Tijuana Mayor Juan Manuel Gastelum on Friday declared a humanitarian crisis in his border city of 1.6 million, which he says is struggling to accommodate the crush of migrants.

Migrants run from tear gas released by U.S border patrol near the border fence between Mexico and the U.S. in Tijuana, Mexico, on Sunday. (Photo: Hannah McKay/Reuters)
Migrants run from tear gas released by U.S border patrol near the border fence between Mexico and the U.S. in Tijuana, Mexico, on Sunday. (Photo: Hannah McKay/Reuters)

President Trump took to Twitter on Monday to express his displeasure with the caravans in Mexico and to make another pitch for his promised border wall.

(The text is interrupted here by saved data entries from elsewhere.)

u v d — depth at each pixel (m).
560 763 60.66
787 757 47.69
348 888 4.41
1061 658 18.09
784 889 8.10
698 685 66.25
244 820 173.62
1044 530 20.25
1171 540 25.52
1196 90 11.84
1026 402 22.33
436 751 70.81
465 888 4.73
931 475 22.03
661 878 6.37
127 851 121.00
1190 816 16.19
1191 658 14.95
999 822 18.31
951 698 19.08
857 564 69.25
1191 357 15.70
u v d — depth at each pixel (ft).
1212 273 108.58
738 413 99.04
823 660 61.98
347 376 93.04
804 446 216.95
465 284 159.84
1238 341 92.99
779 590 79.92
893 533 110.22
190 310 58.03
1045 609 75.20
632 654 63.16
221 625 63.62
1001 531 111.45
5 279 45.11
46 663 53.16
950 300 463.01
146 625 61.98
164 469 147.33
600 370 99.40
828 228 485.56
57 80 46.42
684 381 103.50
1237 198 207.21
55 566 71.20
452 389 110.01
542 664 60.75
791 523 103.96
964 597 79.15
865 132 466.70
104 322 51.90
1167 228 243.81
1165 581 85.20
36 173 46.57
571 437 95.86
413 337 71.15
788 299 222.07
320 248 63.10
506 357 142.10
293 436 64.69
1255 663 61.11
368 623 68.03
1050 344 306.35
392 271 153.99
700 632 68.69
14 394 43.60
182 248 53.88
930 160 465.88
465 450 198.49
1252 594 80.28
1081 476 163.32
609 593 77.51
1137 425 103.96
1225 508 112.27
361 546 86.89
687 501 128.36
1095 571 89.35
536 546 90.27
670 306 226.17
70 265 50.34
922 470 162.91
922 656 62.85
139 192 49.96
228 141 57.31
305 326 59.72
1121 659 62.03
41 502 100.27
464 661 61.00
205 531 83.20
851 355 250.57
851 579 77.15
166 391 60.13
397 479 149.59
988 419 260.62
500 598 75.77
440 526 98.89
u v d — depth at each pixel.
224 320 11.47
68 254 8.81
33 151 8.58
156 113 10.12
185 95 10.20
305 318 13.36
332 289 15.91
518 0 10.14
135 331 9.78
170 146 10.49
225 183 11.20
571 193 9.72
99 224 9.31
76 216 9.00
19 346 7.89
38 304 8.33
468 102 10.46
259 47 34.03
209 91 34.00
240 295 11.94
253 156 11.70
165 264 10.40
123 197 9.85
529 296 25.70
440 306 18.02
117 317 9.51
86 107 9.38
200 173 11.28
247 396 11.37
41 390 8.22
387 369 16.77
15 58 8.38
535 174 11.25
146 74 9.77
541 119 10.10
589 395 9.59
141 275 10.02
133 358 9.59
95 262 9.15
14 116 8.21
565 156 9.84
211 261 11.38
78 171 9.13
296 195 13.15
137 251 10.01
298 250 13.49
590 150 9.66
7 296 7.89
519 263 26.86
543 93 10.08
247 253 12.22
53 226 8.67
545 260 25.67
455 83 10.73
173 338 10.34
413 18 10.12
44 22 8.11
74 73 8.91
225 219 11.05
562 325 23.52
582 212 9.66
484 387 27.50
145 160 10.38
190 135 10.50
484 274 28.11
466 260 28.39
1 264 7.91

“Mexico should move the flag waving Migrants, many of whom are stone cold criminals, back to their countries,” Trump tweeted. “Do it by plane, do it by bus, do it anyway you want, but they are NOT coming into the U.S.A. We will close the Border permanently if need be. Congress, fund the WALL!”

Trump has repeatedly suggested without evidence that the migrant caravans are full of hardened criminals, but they are mostly poor people with few belongings who are fleeing gang violence. During his presidential campaign, he promised he’d have Mexico pay for the wall.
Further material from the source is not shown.